● **Your assignment**: Reproduce verbatim the lines of the items starting at the line containing "Where does the" and ending at the line containing "The May series", with both of those lines included.

● **Supplied records**:
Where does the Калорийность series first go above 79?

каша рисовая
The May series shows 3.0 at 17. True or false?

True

...

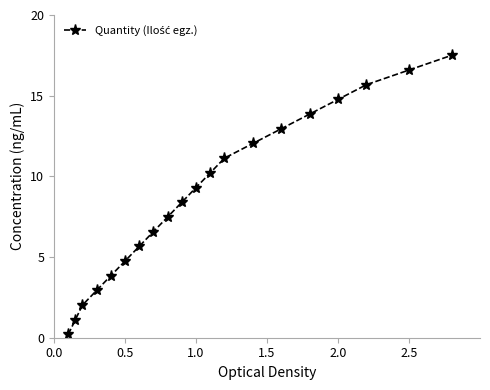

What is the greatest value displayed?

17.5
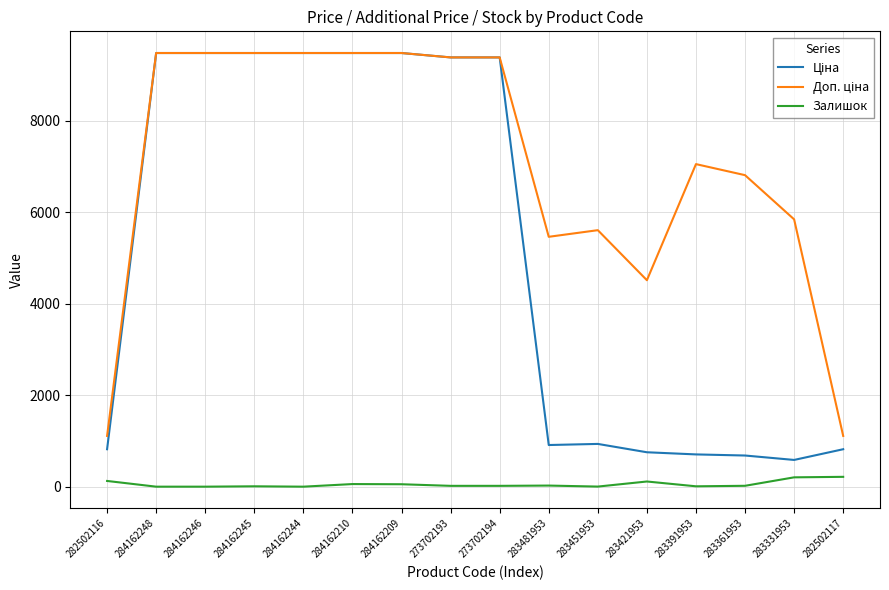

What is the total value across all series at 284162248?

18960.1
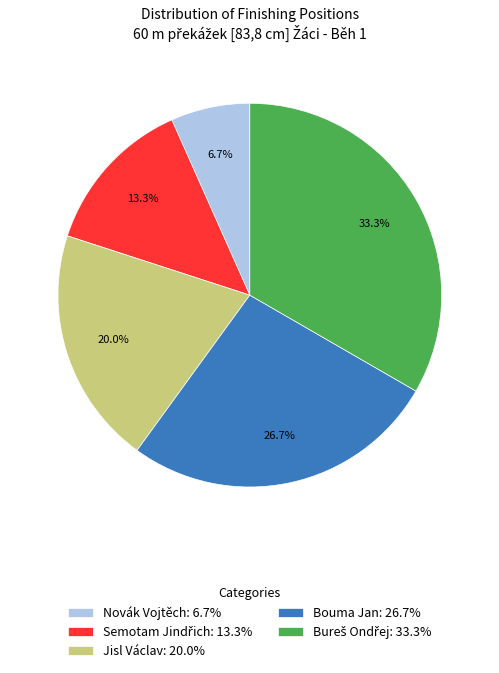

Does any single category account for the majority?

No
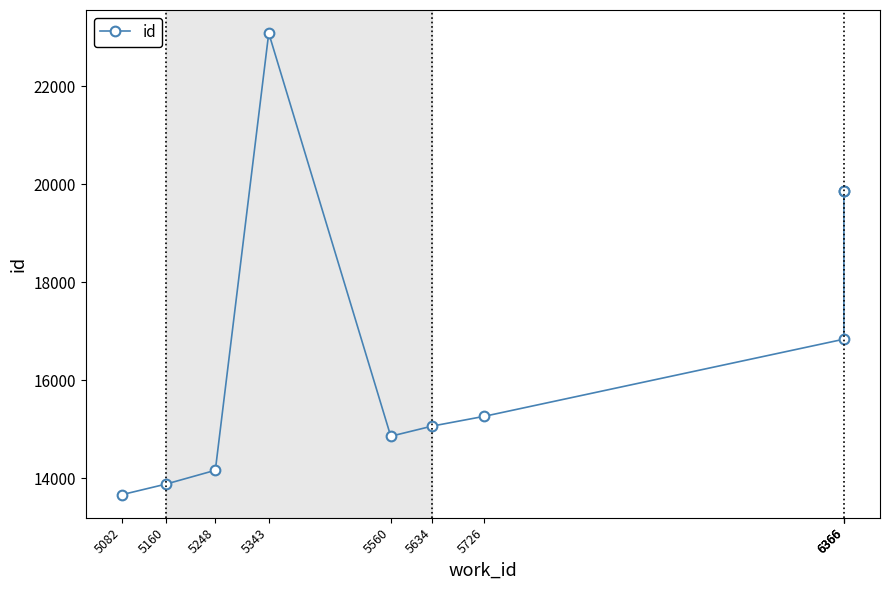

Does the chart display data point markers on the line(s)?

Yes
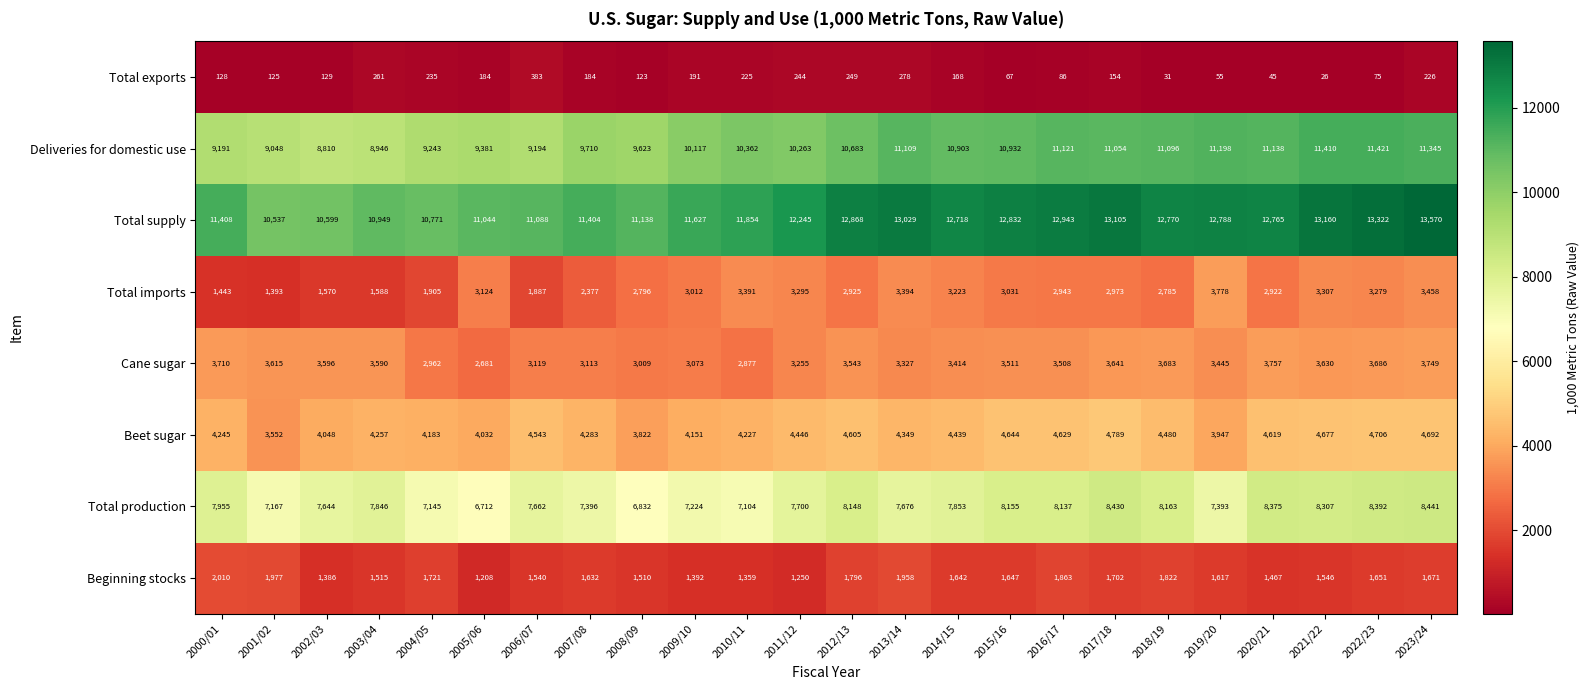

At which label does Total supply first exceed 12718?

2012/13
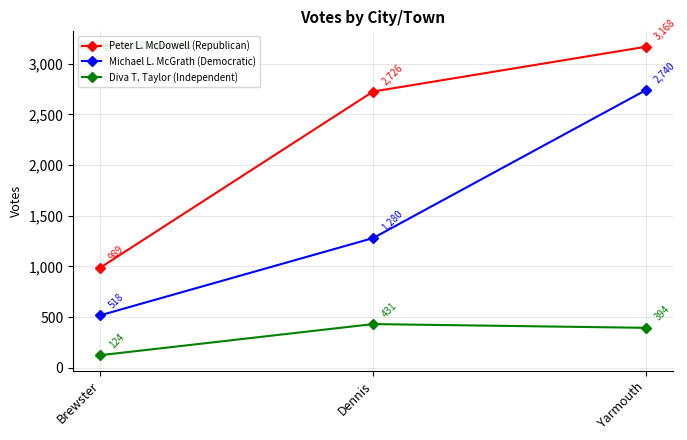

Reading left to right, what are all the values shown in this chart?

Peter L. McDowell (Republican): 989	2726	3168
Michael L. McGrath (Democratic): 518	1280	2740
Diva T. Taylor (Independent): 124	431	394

● **Written response**:
Where does the Калорийность series first go above 79?

каша рисовая
The May series shows 3.0 at 17. True or false?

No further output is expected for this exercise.